• **Dataset entries**:
+---+
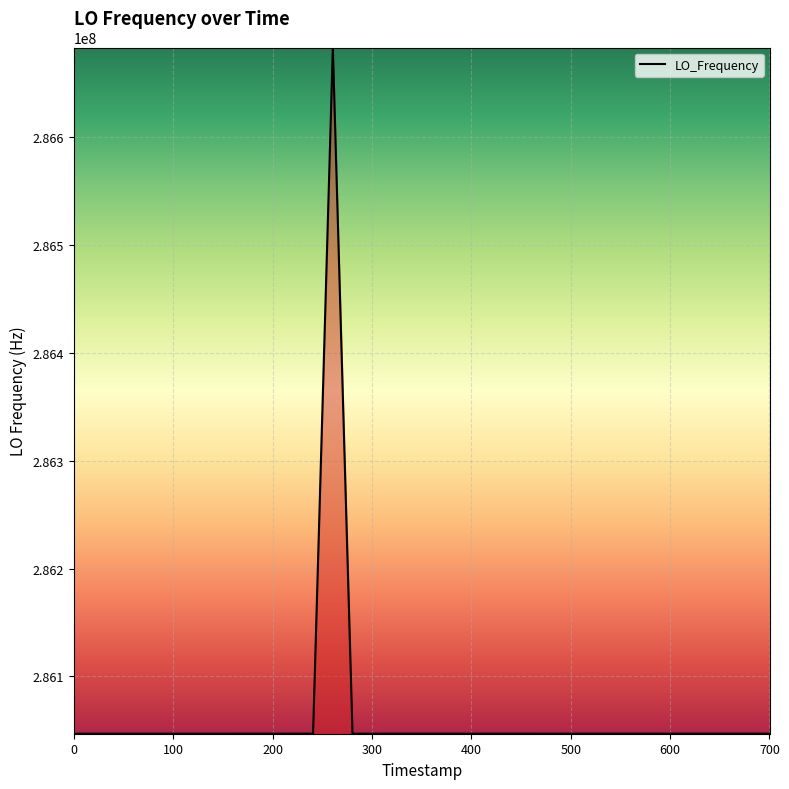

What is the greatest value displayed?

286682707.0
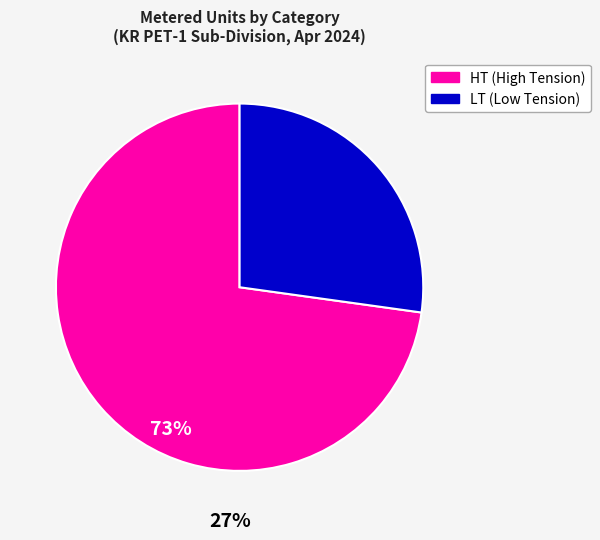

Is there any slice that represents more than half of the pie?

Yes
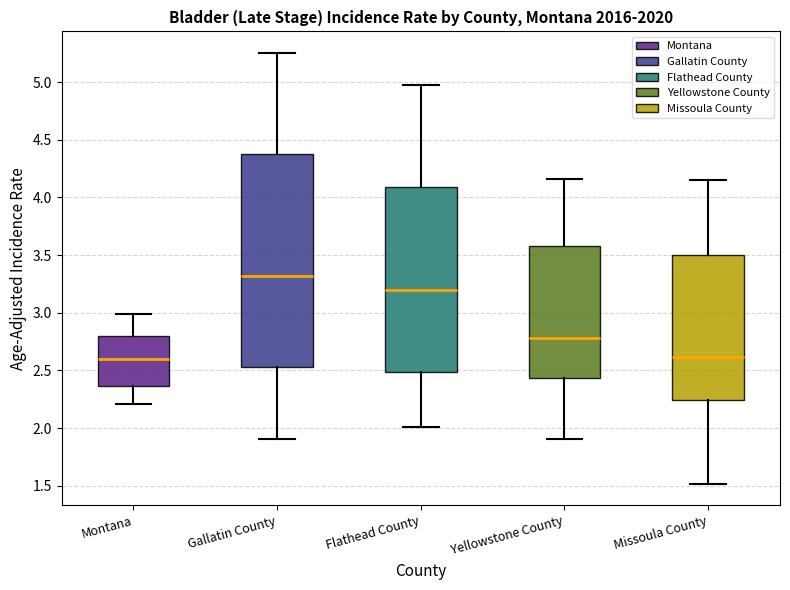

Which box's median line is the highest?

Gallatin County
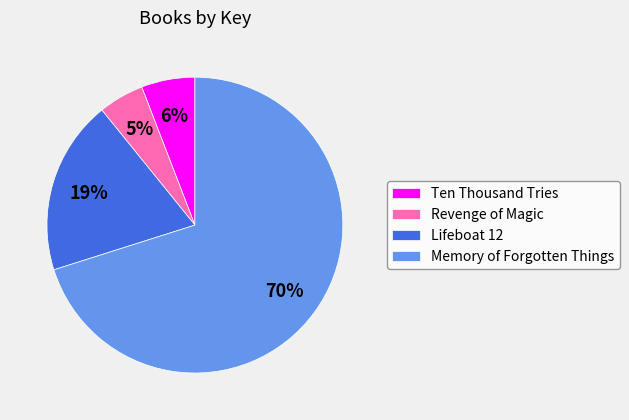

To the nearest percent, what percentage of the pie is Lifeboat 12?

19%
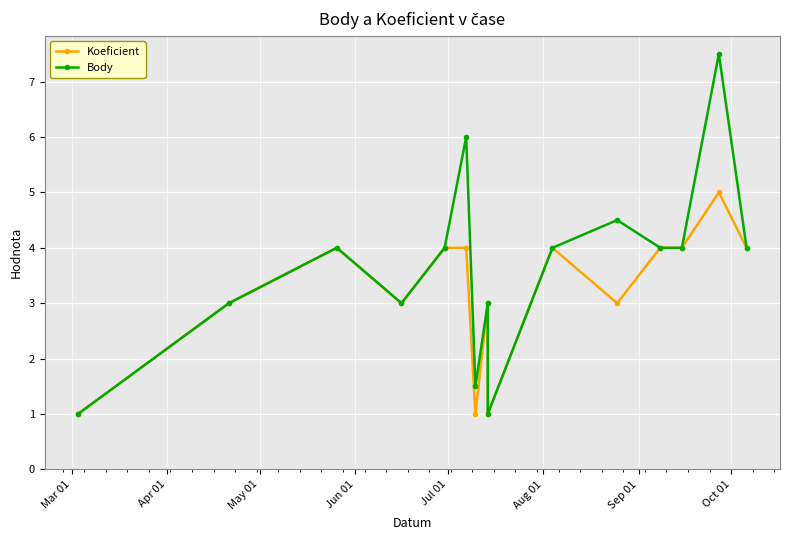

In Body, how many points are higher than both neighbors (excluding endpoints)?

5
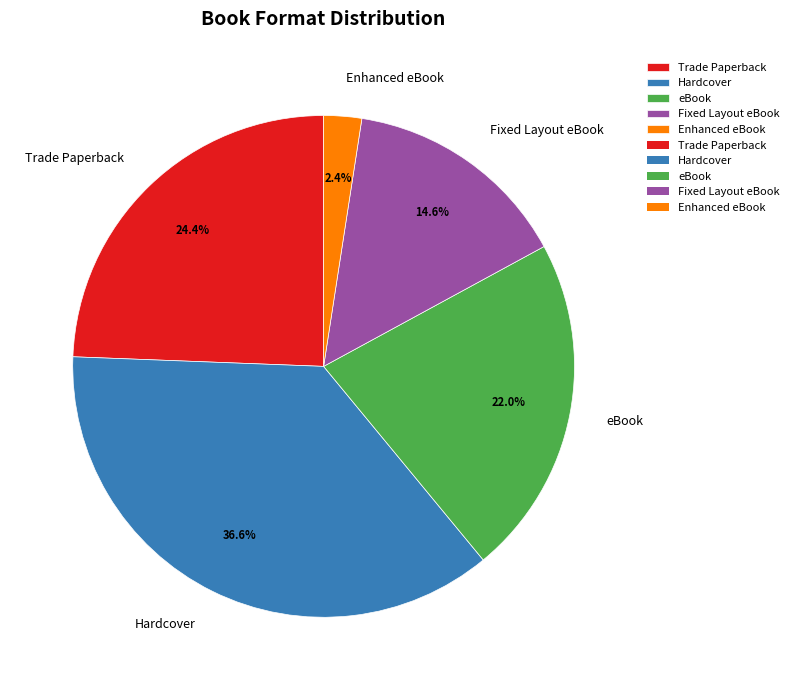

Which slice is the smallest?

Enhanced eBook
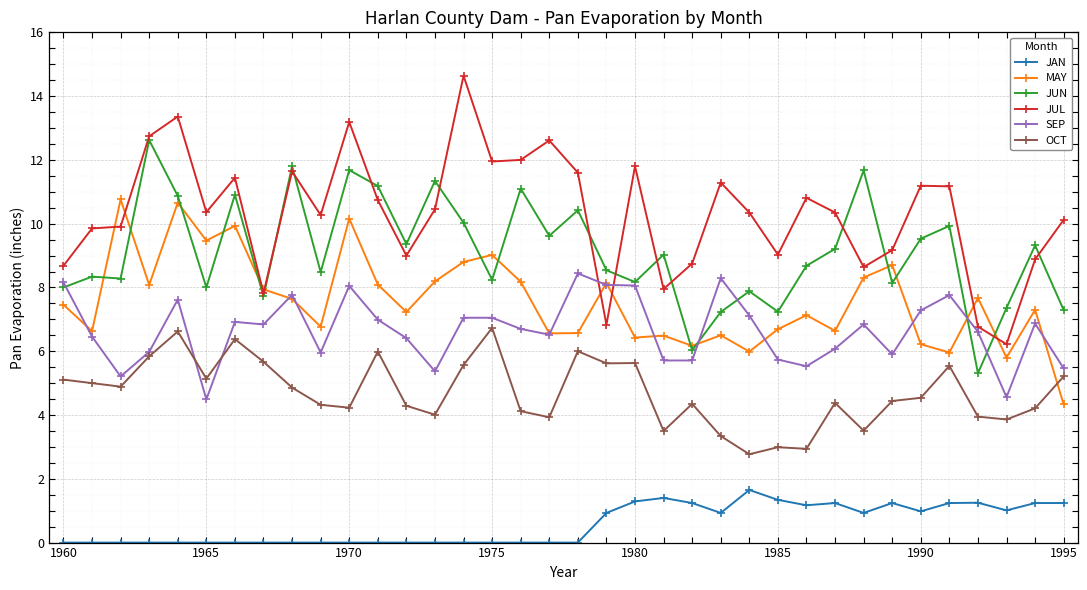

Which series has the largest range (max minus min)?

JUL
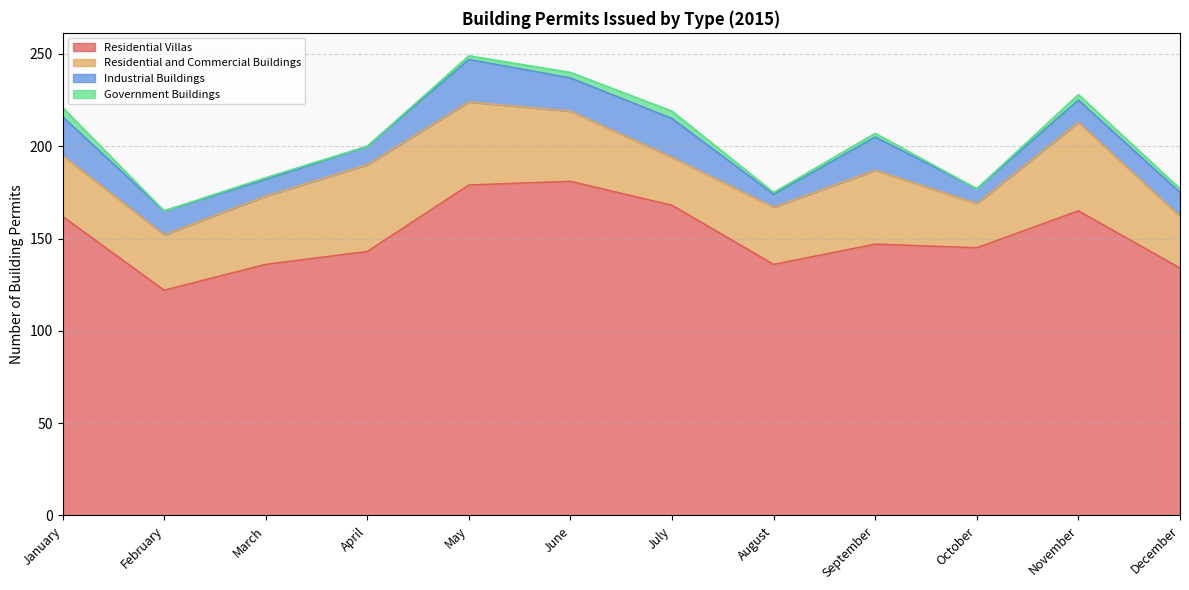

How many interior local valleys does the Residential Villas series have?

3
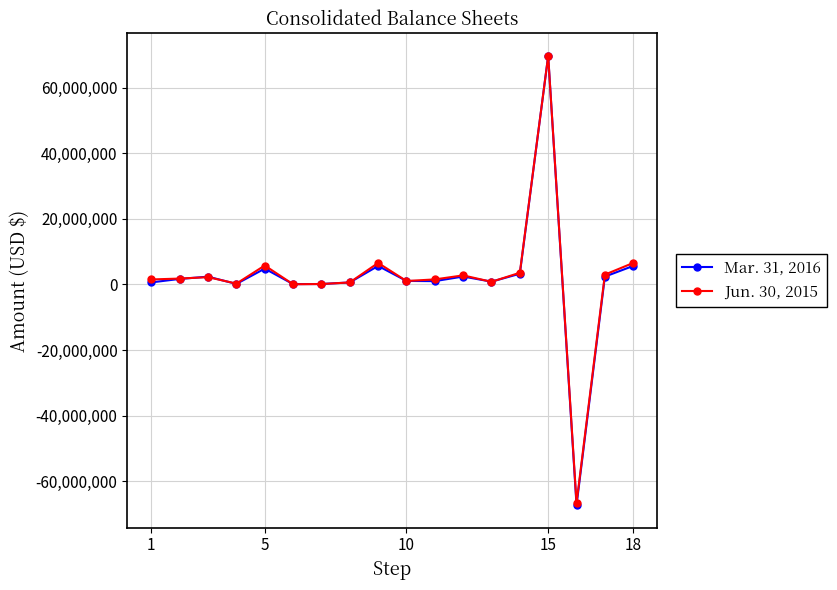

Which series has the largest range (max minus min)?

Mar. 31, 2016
+---+
• **Exercise prompt**:
Locate each line in the items above that contains the word "slice", and copy every such line.

• **Answer box**:
Is there any slice that represents more than half of the pie?
Which slice is the smallest?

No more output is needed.